Five Things I Can't Live Without:
Big titties! Crayons! Wide lined paper! Thorazine!
Favorite Books:
Overcoming Tiny Hands, 50 Shades of Stupid Is As Stupid Does
What I Like To Do For Fun:
Hostile takeovers, long distance running.
Favorite Songs:
Pecker Head Feet by The Honkey Podiatrist
Favorite Movies:
Forest Trump, Shaving Ryan's Privates
Craziest Thing I've Ever Done:
Buy an apartment building with that idiot, Jared Kushner.
UPDATE!!! Ive just returned home after spending a month in Colombia with my new friend, Danny Kiutt! I met Danny on the MFC site and we have a lot in common. Anyway, my time in Colombia was punctuated with nightly drinking binges and lots of yodeling! In fact, we would drink every night until I passed out! I must admit, I am a lightweight when it comes to booze. One thing that puzzled me, every morning after our wild drinking escapades, I would wake up with a really sore butthole! Danny said he didnt know why this could be happening. Neither did his friends, known collectively as The Gauchos. Now that Im back home in New York, the problem has cleared up but I am feeling oddly unfulfilled. Until next time mi amigos!

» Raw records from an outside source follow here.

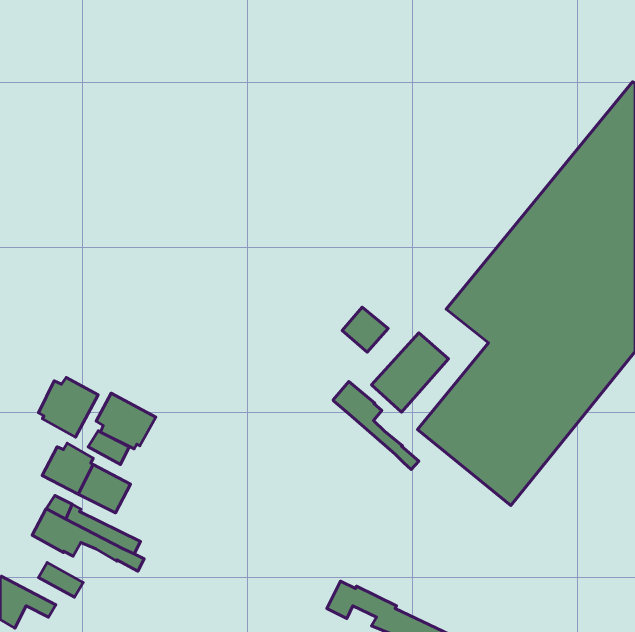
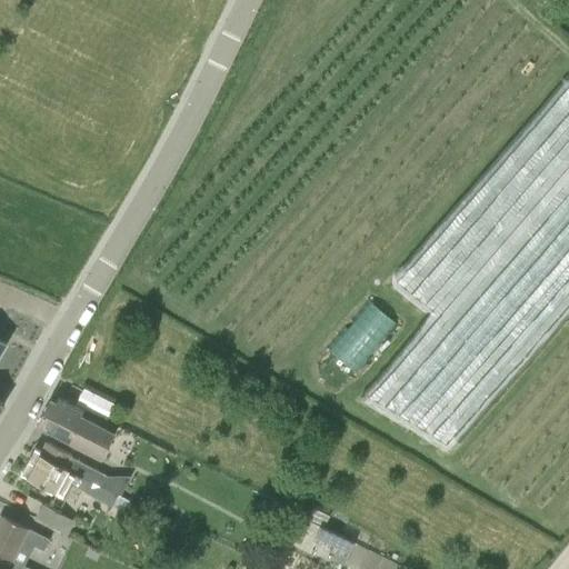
building: [342,307,388,352] -> none
building: [38,378,98,437] -> none
building: [333,382,419,469] -> none
building: [96,393,156,449] -> none

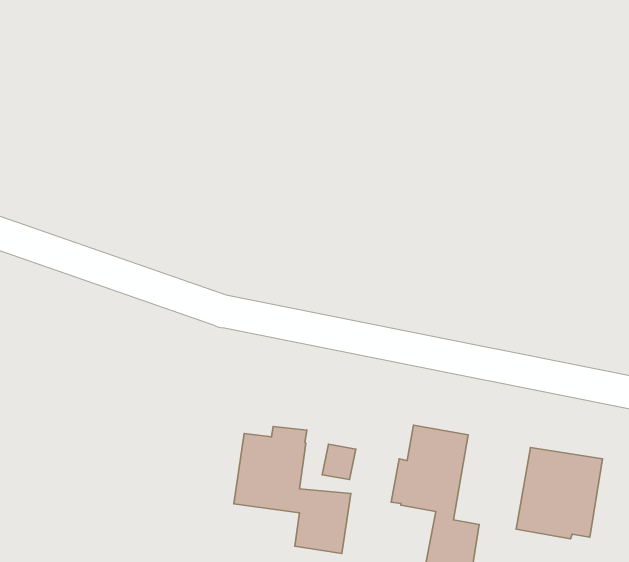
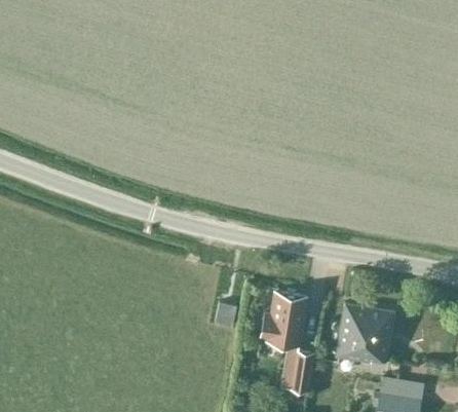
building: [234,426,351,554] -> none

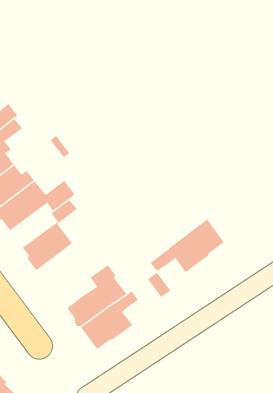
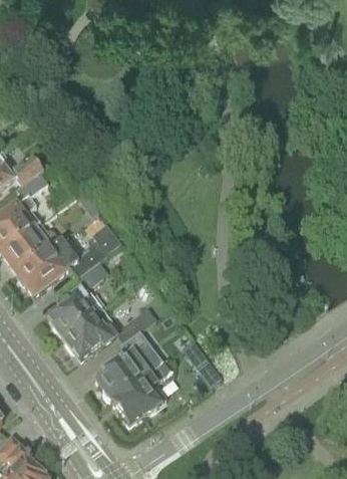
building: none -> [88,224,119,255]
building: [150,219,225,273] -> none
building: none -> [60,306,155,360]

If I Could Be Anywhere Right Now:
On a shrimp boat on the Gulf of Mexico
Best Reason to Get to Know Me:
I am a dedicated friend and servant to those I love! This one time when I was 12, Uncle Donald and members of our family were dining with the royal family of Saudi Arabia. The food was spicey, greasy, and smelled like the breath of a thousand sea sick camels but we didnt want to insult our hosts so we ate that shit anyway. Unfortunately, uncle Donalds tummy started to rumble and shake and within minutes, he did The Queen Mother of all sharts! The sound frightened the children and several of the older women began to cry. Then the smell hit! The King called out the military and broke off relations with the USA! He then threatened a Jihad against bad hair if the culprit did not confess. Uncle Donald leaned over and whispered in my ear I promise to buy you a gerbil and a roll of electrical tape if you take the blame. I did and the King smiled and laughed and told me to go and clean up. Uncle Donald volunteered to supervise so he could remove the evidence. Anyway, a major international crisis was averted and I got my first gerbil!